While I am typing nvidia-smi in my terminal, there is an error Unable to determine the device handle for GPU 0000:02:00.0: Unknown Error. And this is the output of nvidia-debugdump --list.
Found 2 NVIDIA devices
Error: nvmlDeviceGetHandleByIndex(): Unknown Error
FAILED to get details on GPU (0x0): Unknown Error
PS: I have checked other developers question and their logs. However, it seems my bug is quite different from them. This is the reason why I new a question.
You’re getting a fatal pcie error on the root bus so the gpu is disconnected. Please try reseating the gpu in its slot, try a different slot, check for a bios upgrade, check/replace mainboard.
[ 695.203791] pcieport 0000:00:02.0: AER: Uncorrected (Fatal) error received: id=0010
[ 695.203805] pcieport 0000:00:02.0: PCIe Bus Error: severity=Uncorrected (Fatal), type=Transaction Layer, id=0010(Receiver ID)

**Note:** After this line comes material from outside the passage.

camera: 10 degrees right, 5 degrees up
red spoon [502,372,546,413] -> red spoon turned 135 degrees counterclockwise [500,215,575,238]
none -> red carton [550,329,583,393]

[ 695.203811] pcieport 0000:00:02.0: device [8086:6f04] error status/mask=00000020/00000000
[ 695.203815] pcieport 0000:00:02.0: [ 5] Surprise Down Error (First)
[ 695.203821] pcieport 0000:00:02.0: broadcast error_detected message
[ 695.203825] nvidia 0000:02:00.0: device has no AER-aware driver
[ 695.830814] NVRM: GPU at PCI:0000:02:00: GPU-b4e8ed5d-9b8a-c48c-1ecd-aac240753b23
[ 695.830817] NVRM: Xid (PCI:0000:02:00): 79, pid=29245, GPU has fallen off the bus.

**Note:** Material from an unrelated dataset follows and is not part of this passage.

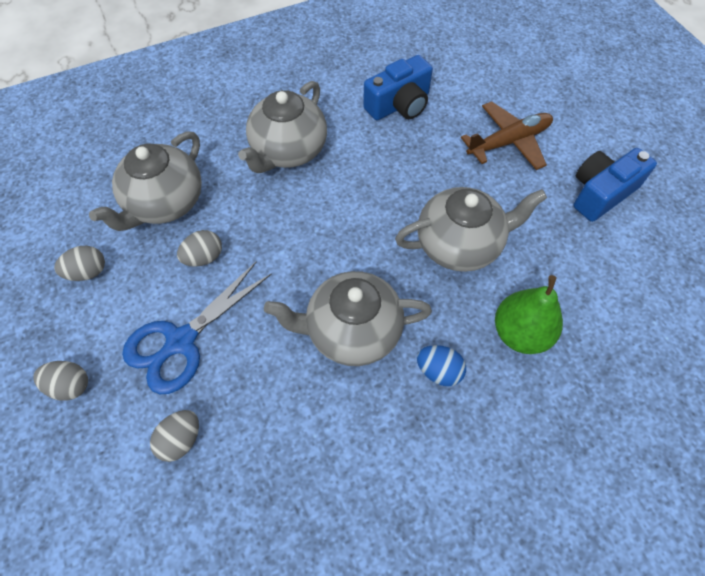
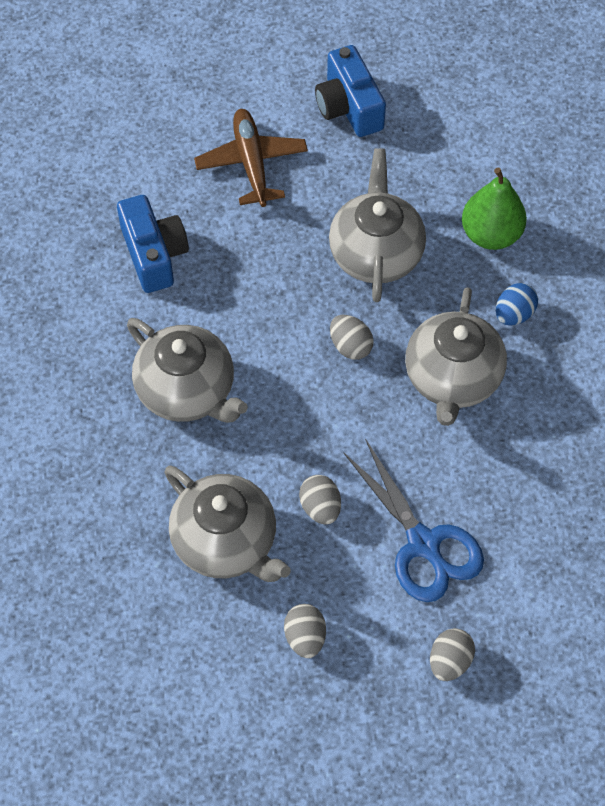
camera: 75 degrees left, 0 degrees up
grey egg [150,410,199,462] -> grey egg moved to [330,315,374,360]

[ 695.830819] NVRM: GPU 0000:02:00.0: GPU has fallen off the bus.
[ 695.830836] NVRM: GPU 0000:02:00.0: GPU serial number is \xffffffff\xffffffff\xffffffff\xffffffff\xffffffff\xffffffff\xffffffff\xffffffff\xffffffff\xffffffff\xffffffff\xffffffff\xffffffff\xffffffff\xffffffff\xffffffff\xffffffff\xffffffff\xffffffff\xffffffff\xffffffff\xffffffff\xffffffff\xffffffff\xffffffff\xffffffff\xffffffff\xffffffff\xffffffff\xffffffff\xffffffff\xffffffff\xffffffff\xffffffff\xffffffff\xffffffff\xffffffff\xffffffff\xffffffff\xffffffff\xffffffff\xffffffff\xffffffff\xffffffff\xffffffff\xffffffff\xffffffff\xffffffff\xffffffff\xffffffff\xffffffff\xffffffff\xffffffff\xffffffff\xffffffff\xffffffff\xffffffff\xffffffff\xffffffff\xffffffff\xffffffff\xffffffff\xffffffff\xffffffff\xffffffff\xffffffff\xffffffff\xffffffff\xffffffff\xffffffff\xffffffff\xffffffff\xffffffff\xffffffff\xffffffff\xffffffff\xffffffff\xffffffff\xffffffff\xffffffff\xffffffff\xffffffff\xffffffff\xffffffff\xffffffff\xffffffff\xffffffff.

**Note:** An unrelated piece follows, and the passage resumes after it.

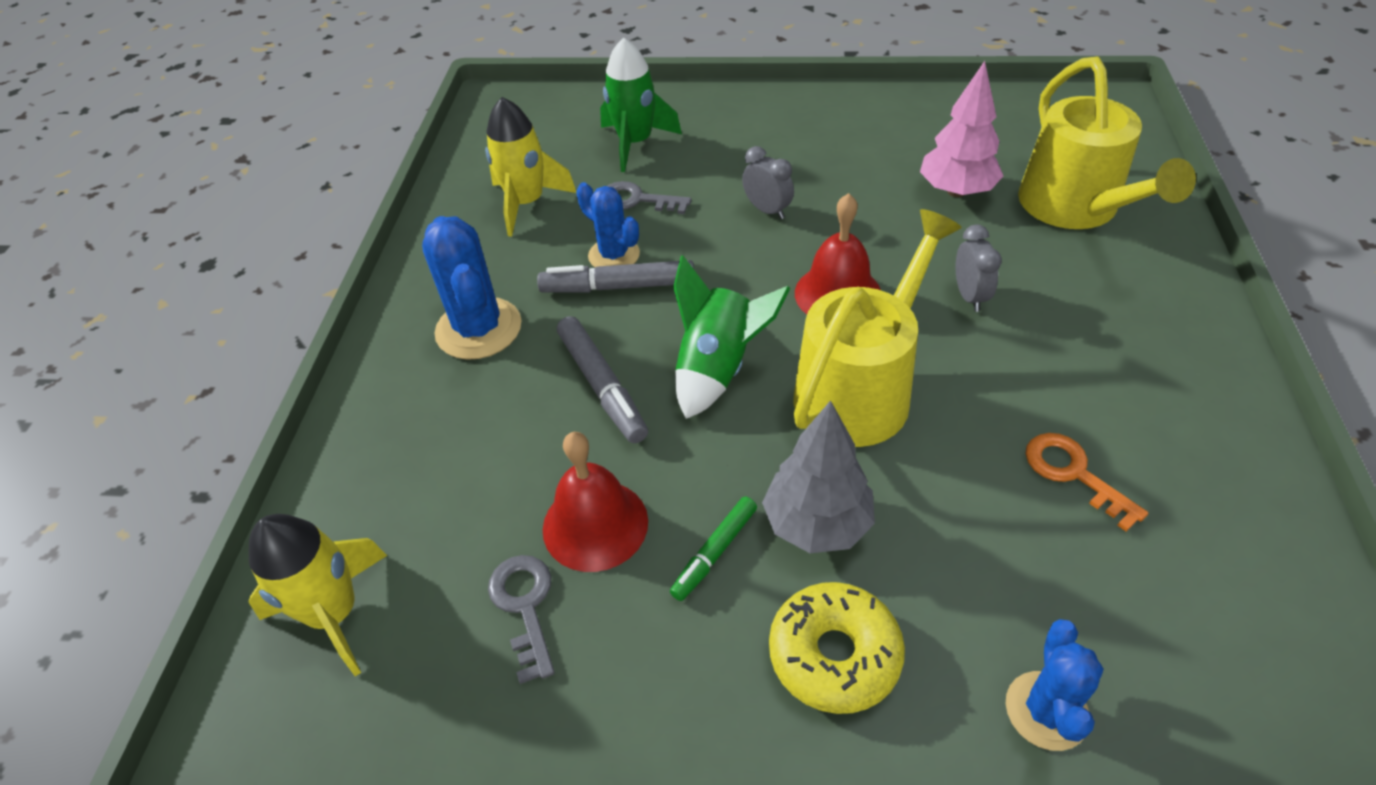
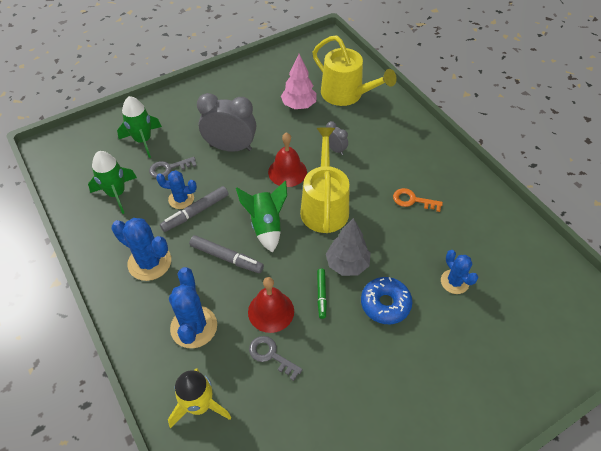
camera: 40 degrees left, 5 degrees up
yellow rocket [485,97,576,237] -> green rocket [88,151,137,214]
grey clock [742,146,794,219] -> grey clock [197,93,256,152], size x2.07
yellow donut [769,582,905,714] -> blue donut [361,277,412,324]
none -> blue cactus [169,267,217,348]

[ 695.830844] NVRM: A GPU crash dump has been created. If possible, please run
NVRM: nvidia-bug-report.sh as root to collect this data before
NVRM: the NVIDIA kernel module is unloaded.
[ 696.207412] pcieport 0000:00:02.0: Root Port link has been reset
[ 696.207422] pcieport 0000:00:02.0: AER: Device recovery failed
Thanks for the advice. What do you mean by “check for a bios upgrade”. I have googled a lot, it doesnot have so mant satisfied answers. Can you make it more specificly?
Dear sir, may I ask how you solved your problem eventually? I think I got exactly the same problem as you. After trying a lot of approaches mentioned in previous posts, I still got the same problem. Thank you very much.
Hi, I’ve now came across the same question, but the problem only broke up when all the gpu have been used(use part of the gpu won’t appear). Is it the same problem you’ve solved?
I had the same issue with one of the GPUs not being able to load due to some reason. After draining the specified incorrect GPU ID, the remainder of the system works perfectly. I believe the issue is caused by the connected monitor. I have four Tesla V100 GPUs, one of which is linked to the Monitor.
You should see the very detailed log of the bug report. Many different bugs may result the same output in your terminal. You can always find the real reason in the log report.